Let's say we use *delrin* bushings for several pens and the CA builds up  on them to the point that we have to soak them in acetone to get rid of  the CA buildup or scrape off the CA buildup with a razor knife.

Notice the two above paragraphs are identical other than one word so other than that one word, *what's the difference?*  Where is the advantage of using the delrin bushings, *soaking in acetone is soaking in acetone regardless of what the bushings are made of!*  Scraping the CA buildup off is also the same regardless of what the bushings are made of.

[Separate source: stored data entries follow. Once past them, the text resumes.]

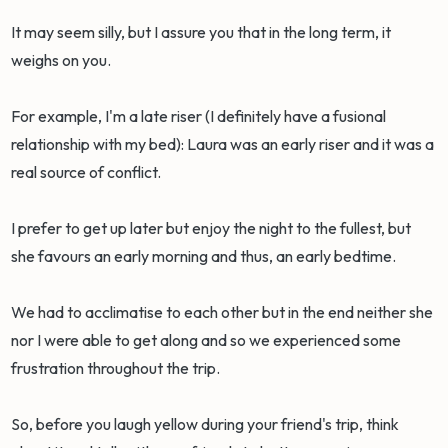
It may seem silly, but I assure you that in the long term, it
weighs on you.
For example, I'm a late riser (I definitely have a fusional
relationship with my bed): Laura was an early riser and it was a
real source of conflict.
I prefer to get up later but enjoy the night to the fullest, but
she favours an early morning and thus, an early bedtime.
We had to acclimatise to each other but in the end neither she
nor I were able to get along and so we experienced some
frustration throughout the trip.
So, before you laugh yellow during your friend's trip, think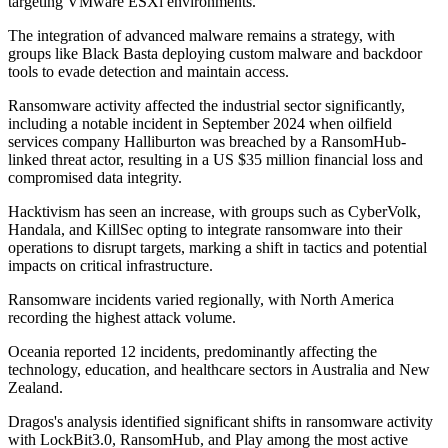
targeting VMware ESXi environments.
The integration of advanced malware remains a strategy, with
groups like Black Basta deploying custom malware and backdoor
tools to evade detection and maintain access.
Ransomware activity affected the industrial sector significantly,
including a notable incident in September 2024 when oilfield
services company Halliburton was breached by a RansomHub-
linked threat actor, resulting in a US $35 million financial loss and
compromised data integrity.
Hacktivism has seen an increase, with groups such as CyberVolk,
Handala, and KillSec opting to integrate ransomware into their
operations to disrupt targets, marking a shift in tactics and potential
impacts on critical infrastructure.
Ransomware incidents varied regionally, with North America
recording the highest attack volume.
Oceania reported 12 incidents, predominantly affecting the
technology, education, and healthcare sectors in Australia and New
Zealand.
Dragos's analysis identified significant shifts in ransomware activity
with LockBit3.0, RansomHub, and Play among the most active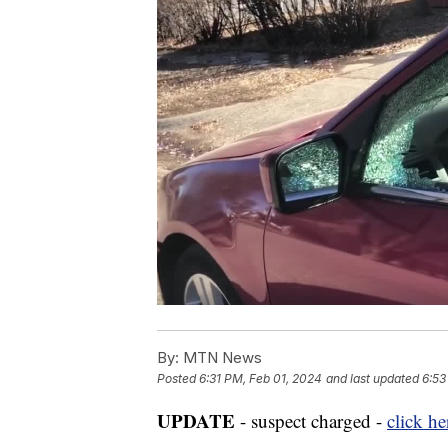
By:
MTN News
Posted
6:31 PM, Feb 01, 2024
and last updated
6:53
UPDATE
- suspect charged -
click he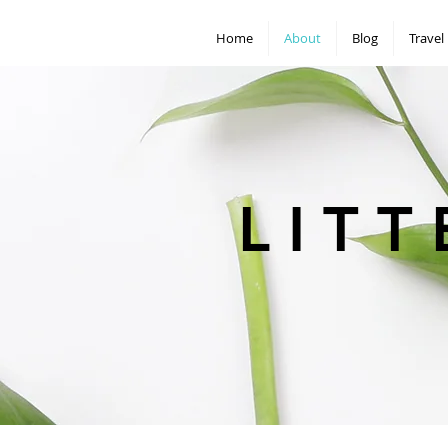
Home
About
Blog
Travel
L I T T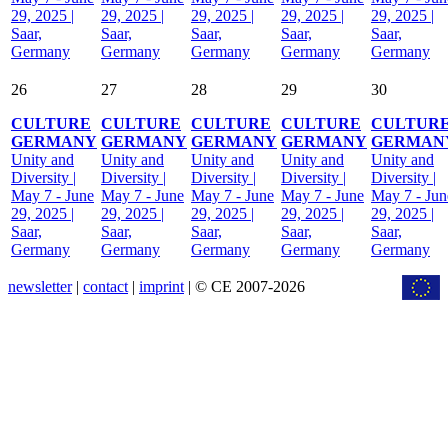
29, 2025 |
29, 2025 |
29, 2025 |
29, 2025 |
29, 2025 |
Saar,
Saar,
Saar,
Saar,
Saar,
Germany
Germany
Germany
Germany
Germany
26
27
28
29
30
CULTURE
CULTURE
CULTURE
CULTURE
CULTUR
GERMANY
GERMANY
GERMANY
GERMANY
GERMAN
Unity and
Unity and
Unity and
Unity and
Unity and
Diversity |
Diversity |
Diversity |
Diversity |
Diversity |
May 7 - June
May 7 - June
May 7 - June
May 7 - June
May 7 - Jun
29, 2025 |
29, 2025 |
29, 2025 |
29, 2025 |
29, 2025 |
Saar,
Saar,
Saar,
Saar,
Saar,
Germany
Germany
Germany
Germany
Germany
newsletter
|
contact
|
imprint
| © CE 2007-2026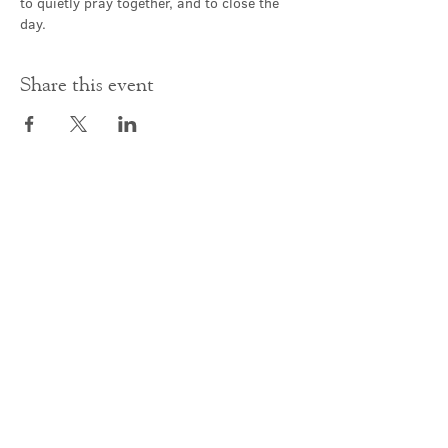
to quietly pray together, and to close the 
day.
Share this event
Contact Us
office@cathedral.net
0131 225 6293
S
cottish Charity 014741
23 Palmerston Place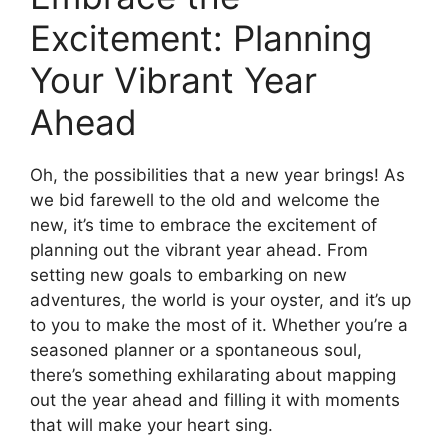
Excitement: Planning
Your Vibrant Year
Ahead
Oh, the possibilities that a new year brings! As
we bid farewell to the old and welcome the
new, it’s time to embrace the excitement of
planning out the vibrant year ahead. From
setting new goals to embarking on new
adventures, the world is your oyster, and it’s up
to you to make the most of it. Whether you’re a
seasoned planner or a spontaneous soul,
there’s something exhilarating about mapping
out the year ahead and filling it with moments
that will make your heart sing.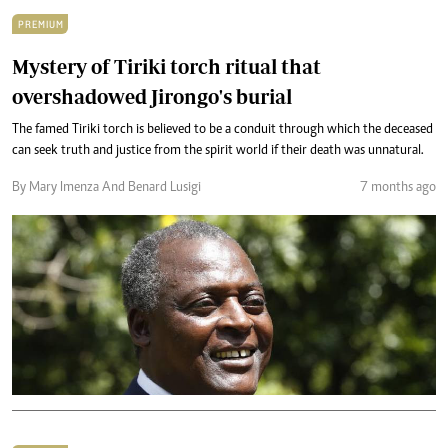
PREMIUM
Mystery of Tiriki torch ritual that
overshadowed Jirongo's burial
The famed Tiriki torch is believed to be a conduit through which the deceased
can seek truth and justice from the spirit world if their death was unnatural.
By Mary Imenza And Benard Lusigi
7 months ago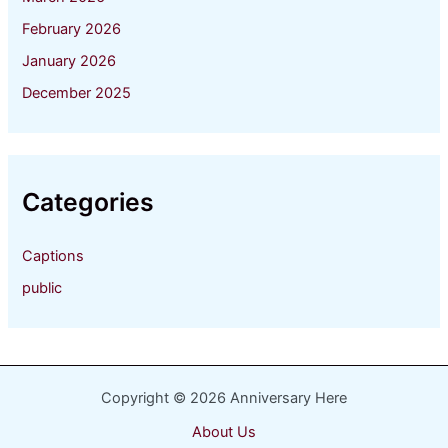
February 2026
January 2026
December 2025
Categories
Captions
public
Copyright © 2026 Anniversary Here
About Us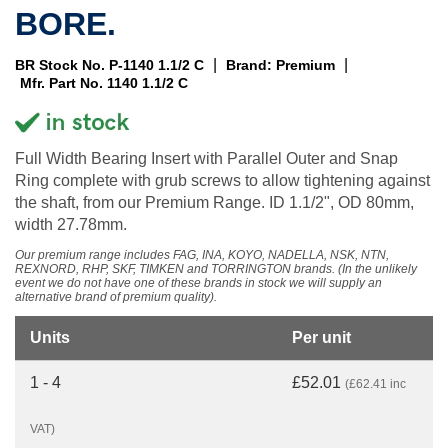
BORE.
|
|
BR Stock No. P-1140 1.1/2 C
Brand: Premium
Mfr. Part No. 1140 1.1/2 C
Full Width Bearing Insert with Parallel Outer and Snap
Ring complete with grub screws to allow tightening against
the shaft, from our Premium Range. ID 1.1/2", OD 80mm,
width 27.78mm.
Our premium range includes FAG, INA, KOYO, NADELLA, NSK, NTN,
REXNORD, RHP, SKF, TIMKEN and TORRINGTON brands. (In the unlikely
event we do not have one of these brands in stock we will supply an
alternative brand of premium quality).
Units
Per unit
1 - 4
£52.01
(£62.41 inc
VAT)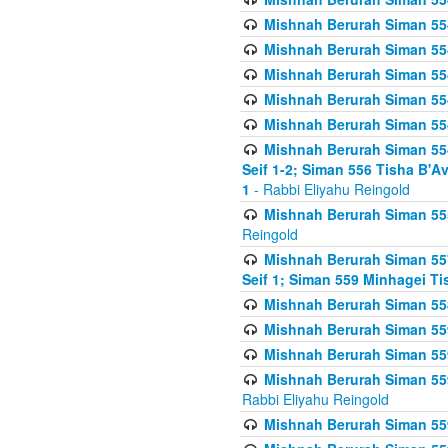
Mishnah Berurah Siman 554
Mishnah Berurah Siman 554
Mishnah Berurah Siman 554
Mishnah Berurah Siman 554
Mishnah Berurah Siman 554
Mishnah Berurah Siman 554 
Seif 1-2; Siman 556 Tisha B'
1
- Rabbi Eliyahu Reingold
Mishnah Berurah Siman 555
Reingold
Mishnah Berurah Siman 557
Seif 1; Siman 559 Minhagei Ti
Mishnah Berurah Siman 558
Mishnah Berurah Siman 559
Mishnah Berurah Siman 559
Mishnah Berurah Siman 559
Rabbi Eliyahu Reingold
Mishnah Berurah Siman 559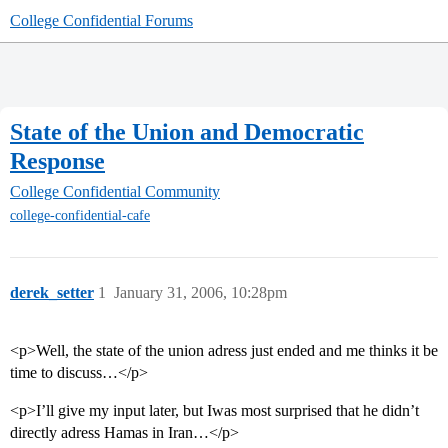
College Confidential Forums
State of the Union and Democratic
Response
College Confidential Community
college-confidential-cafe
derek_setter
1
January 31, 2006, 10:28pm
<p>Well, the state of the union adress just ended and me thinks it be
time to discuss…</p>
<p>I’ll give my input later, but Iwas most surprised that he didn’t
directly adress Hamas in Iran…</p>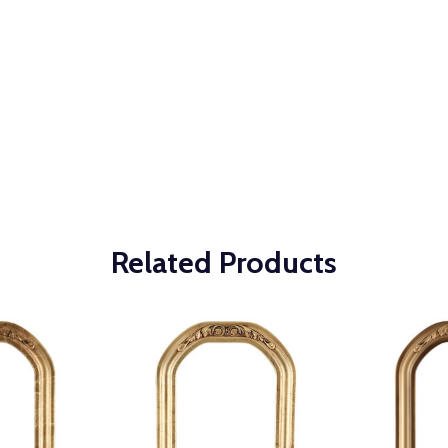
Related Products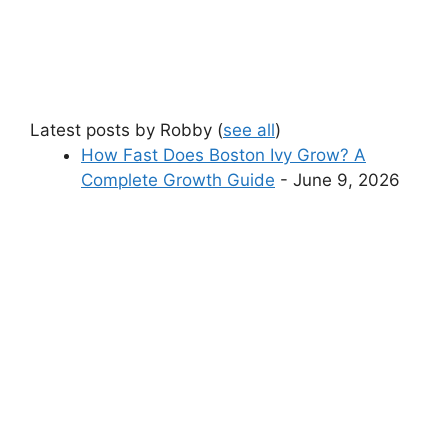
Latest posts by Robby
(
see all
)
How Fast Does Boston Ivy Grow? A
Complete Growth Guide
- June 9, 2026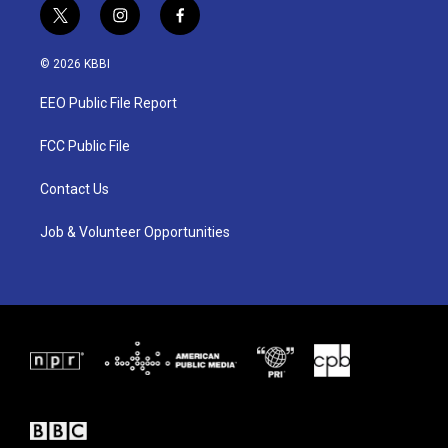
t
i
f
w
n
a
i
s
c
© 2026 KBBI
t
t
e
t
a
b
EEO Public File Report
e
g
o
r
r
o
a
k
FCC Public File
m
Contact Us
Job & Volunteer Opportunities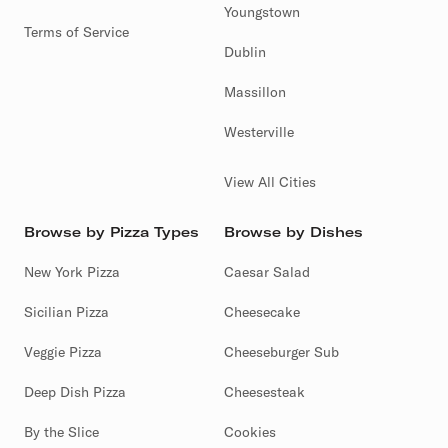
Youngstown
Terms of Service
Dublin
Massillon
Westerville
View All Cities
Browse by Pizza Types
Browse by Dishes
New York Pizza
Caesar Salad
Sicilian Pizza
Cheesecake
Veggie Pizza
Cheeseburger Sub
Deep Dish Pizza
Cheesesteak
By the Slice
Cookies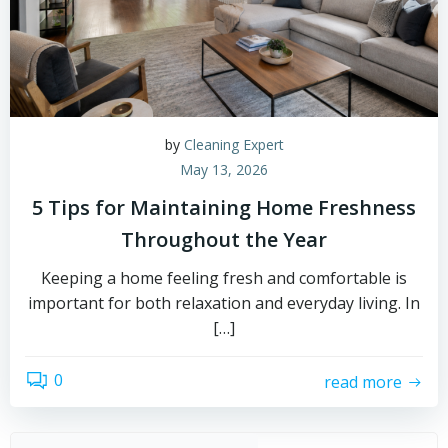
by
Cleaning Expert
May 13, 2026
5 Tips for Maintaining Home Freshness
Throughout the Year
Keeping a home feeling fresh and comfortable is
important for both relaxation and everyday living. In
[…]
0
read more
Sear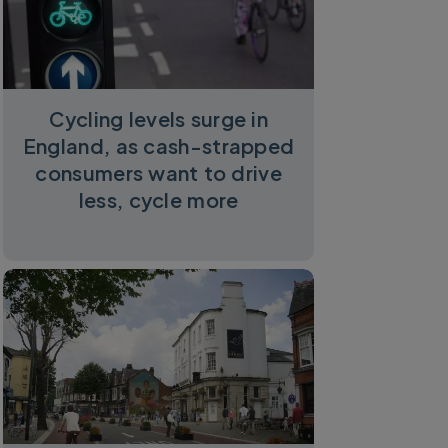
Cycling levels surge in
England, as cash-strapped
consumers want to drive
less, cycle more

This is what I have never understood, what am I missing?


----------



## The Penguin (Jun 16, 2012)

comparatively - I think it's easier to break off/clean off built up CA from Delrin bushings than it is from identical steel bushings

the last pen I made - the wormy mesquite one I posted last night - I neglected to use my Delrin bushings to hold the blank while filling voids with turquoise & CA...consequently, it was quite a chore to wrestle out the steel bushings. If I had used the Delrin, they would have popped loose much easier.


----------



## Jim Burr (Jun 16, 2012)

Texatdurango said:


> BURLMAN said:
> 
> 
> > I started using homemade delrin bushings when finishing several months ago, after reading several posts touting them here. *My understanding was that CA would not stick to delrin. I'm finding that is not the case*. I have mine taking an acetone bath right now. Anyone else have the same problem?
> ...


----------



## Curly (Jun 16, 2012)

*Slightly different approach to the problem.*

I suppose I was misunderstood by some. We use the steel bushings for the turning and sanding only, then put the blank between centres to apply the CA. The CA buildup on the centres is removed with the box cutter. No bushings get CA on them and finishing bushings of Delrin are not needed or missed in our case.


----------



## DurocShark (Jun 16, 2012)

Huh. I will either use the regular steel bushings (the stuff comes right off with a parting tool) or my homemade cone "bushings" for larger diameter barrels. Scraps of wood or whatever. I use the parting tool to square the end of the barrel and the bushing is sacrificial. I carve right into it. 

Since I have learned the painful lesson that bushings are rarely accurate out of the box, and once you've made a pen or two are off anyway, I don't care what happens to them.


----------